No entanto, há algo estranho:Moshê nomeou Elitsafan ben Uziel como chefe de Kehat há cinco parashiyot atrás- na Parashá Bamidbar/Números, no mês de Iyar, durante a contagem do povo. Naquele momento, Dus escolheu os chefes da tribo de Levi e Elitsafan ben Uziel foi nomeado chefe. Daquela ocasião até Parashá Korach, passaram-se meses, nos quais uma série de coisas aconteceu: o povo queixou-se que o caminho era longo, depois reclamou da falta de carne e, como consequência, comeu carne durante um mês inteiro.
Posteriormente, Moshê mandou espiões para a Terra de Israel. Os espiões ficaram lá quarenta dias. Somente após estes acontecimentos todos é que Korach manifestou seu descontentamento. Por que ele se lembrou de reclamar do cargo que o primo menor recebeu somente agora?
A resposta é que Korach era pikêach: na parashá de Bamidbar/Números/No deserto, Moshê gozava de elevado conceito, estava em “alta”:acabara de ser o emissário de Dus para tirar o povo do Egito e dar-lhe a Torá, salvou o povo do extermínio com suas orações depois do pecado do bezerro de ouro, montou o Mishcan/Tabernáculo/Templo Portátil, foi o mensageiro de Dus para lhes prover maná e água. Não faltava nada, estava tudo maravilhoso. Se Korach se rebelasse então, não teria adeptos. Por mais que inveja é um sentimento incontrolável, ele sabia que não era o momento de reivindicar e conteve-se.

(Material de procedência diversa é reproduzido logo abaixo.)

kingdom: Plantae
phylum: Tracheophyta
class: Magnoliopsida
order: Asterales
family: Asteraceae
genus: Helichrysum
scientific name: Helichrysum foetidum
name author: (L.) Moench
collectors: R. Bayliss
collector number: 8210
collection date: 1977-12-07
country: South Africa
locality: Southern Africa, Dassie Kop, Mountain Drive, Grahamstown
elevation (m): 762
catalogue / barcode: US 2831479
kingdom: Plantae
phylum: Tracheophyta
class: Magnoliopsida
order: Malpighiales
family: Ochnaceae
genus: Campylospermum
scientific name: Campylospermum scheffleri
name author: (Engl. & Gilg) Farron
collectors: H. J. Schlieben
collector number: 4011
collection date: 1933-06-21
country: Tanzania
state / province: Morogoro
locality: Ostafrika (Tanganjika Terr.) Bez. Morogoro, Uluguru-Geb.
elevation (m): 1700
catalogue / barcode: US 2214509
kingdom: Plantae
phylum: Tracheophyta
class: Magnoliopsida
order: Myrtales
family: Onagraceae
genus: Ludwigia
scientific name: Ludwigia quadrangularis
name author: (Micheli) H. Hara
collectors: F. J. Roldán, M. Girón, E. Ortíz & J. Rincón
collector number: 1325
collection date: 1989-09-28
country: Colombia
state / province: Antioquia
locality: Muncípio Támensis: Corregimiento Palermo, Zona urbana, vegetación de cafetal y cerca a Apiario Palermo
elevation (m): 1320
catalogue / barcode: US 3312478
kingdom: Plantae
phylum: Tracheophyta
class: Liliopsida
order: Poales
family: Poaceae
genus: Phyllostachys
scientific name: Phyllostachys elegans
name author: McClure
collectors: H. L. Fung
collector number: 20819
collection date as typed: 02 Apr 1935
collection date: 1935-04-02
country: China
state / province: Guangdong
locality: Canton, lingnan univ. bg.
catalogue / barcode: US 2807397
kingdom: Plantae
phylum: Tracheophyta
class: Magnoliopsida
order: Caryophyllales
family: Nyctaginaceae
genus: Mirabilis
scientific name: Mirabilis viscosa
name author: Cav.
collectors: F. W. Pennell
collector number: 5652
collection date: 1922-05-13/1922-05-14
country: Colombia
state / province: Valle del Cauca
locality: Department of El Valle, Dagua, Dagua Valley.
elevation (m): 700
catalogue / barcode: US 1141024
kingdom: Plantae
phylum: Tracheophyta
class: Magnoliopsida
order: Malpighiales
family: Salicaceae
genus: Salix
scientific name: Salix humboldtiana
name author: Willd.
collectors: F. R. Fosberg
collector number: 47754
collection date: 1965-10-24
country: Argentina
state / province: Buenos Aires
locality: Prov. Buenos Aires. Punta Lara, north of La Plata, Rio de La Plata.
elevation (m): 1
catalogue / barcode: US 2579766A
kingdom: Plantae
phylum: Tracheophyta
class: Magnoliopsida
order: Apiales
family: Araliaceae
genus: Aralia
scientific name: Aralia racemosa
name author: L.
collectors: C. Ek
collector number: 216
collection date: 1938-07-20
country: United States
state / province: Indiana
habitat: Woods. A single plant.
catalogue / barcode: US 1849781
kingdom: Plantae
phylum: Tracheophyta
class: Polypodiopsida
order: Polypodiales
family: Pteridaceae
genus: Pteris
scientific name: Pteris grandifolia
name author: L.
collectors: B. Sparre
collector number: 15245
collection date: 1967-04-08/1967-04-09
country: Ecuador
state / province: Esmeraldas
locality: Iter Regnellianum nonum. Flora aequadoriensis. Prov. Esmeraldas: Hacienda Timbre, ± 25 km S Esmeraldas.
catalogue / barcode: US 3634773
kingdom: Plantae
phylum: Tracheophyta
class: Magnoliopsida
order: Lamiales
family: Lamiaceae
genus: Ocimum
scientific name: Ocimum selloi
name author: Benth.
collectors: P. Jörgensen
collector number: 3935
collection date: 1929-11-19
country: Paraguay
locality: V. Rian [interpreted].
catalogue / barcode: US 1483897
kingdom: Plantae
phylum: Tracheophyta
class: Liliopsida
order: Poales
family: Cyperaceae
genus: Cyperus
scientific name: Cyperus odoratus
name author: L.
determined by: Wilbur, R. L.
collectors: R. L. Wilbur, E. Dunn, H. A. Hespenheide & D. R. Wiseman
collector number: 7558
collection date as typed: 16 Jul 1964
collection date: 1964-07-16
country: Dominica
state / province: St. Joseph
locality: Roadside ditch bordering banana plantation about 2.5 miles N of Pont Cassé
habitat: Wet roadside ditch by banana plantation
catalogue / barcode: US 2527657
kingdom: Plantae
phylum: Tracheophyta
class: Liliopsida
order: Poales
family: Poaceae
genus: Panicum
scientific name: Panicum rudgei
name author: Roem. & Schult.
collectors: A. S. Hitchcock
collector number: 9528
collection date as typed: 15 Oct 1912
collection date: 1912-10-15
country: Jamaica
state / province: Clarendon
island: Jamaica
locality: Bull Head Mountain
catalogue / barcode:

O Rambam pergunta por que Parashá Korach vem logo depois de Parashá Shelach? E responde que Korach esperou um momento de circunstância desfavorável para atacar. Após o povo reclamar que o caminho para a Terra de Israel é longo demais e ser atingido por uma peste; queixar-se da falta de carne e comer carne até morrer; cometer o pecado dos espiões, não acreditando na bondade de Dus e falando mal da Terra de Israel, ocasião na qual muitos morreram, e aos remanescentes foi decretado passar quarenta anos no deserto, até toda aquela geração morrer; somente então Korach reconheceu ser este o momento certo para estimular e fomentar uma discórdia. Agora que Moshê não contava com a simpatia do povo e estava impopular, era a circunstância propícia. Realmente, Korach conseguiu reunir um grande número de pessoas e armar uma grande confusão.
Da mesma forma, diz Rabi Shim´on ben El´ azar na Ética dos Pais (4:18): “ Não apazigue seu amigo no momento de sua ira; não o console no momento em que o falecido está perante ele…”. Não é a hora certa. São momentos de extrema tensão, dor e tristeza.
Acalmar ou consolar pode afligir e atormentar mais ainda. Isso poderia ser interpretado pela pessoa como falta de compreensão da situação em que se encontra. Não há o que dizer nessa hora. É preciso “dar um tempo” para passar aquele primeiro momento de fúria, esperar o término do sepultamento, Dus nos livre, e aí sim no instante adequado, apaziguar ou consolar.

Korach sabia que cada coisa tem seu tempo certo. Mesmo que ele tenha usado este acontecimento para o mal, nossos sábios não deixam de chamar Korach de pikêach- esperto. Está é uma lição a aprender dele:tudo na vida tem seu tempo certo. É preciso saber se controlar e esperar o momento propício para falar, agir e fazer o bem.
Pedro Augusto Franchini Hensel é bacharel em Direito e estudioso pesquisador.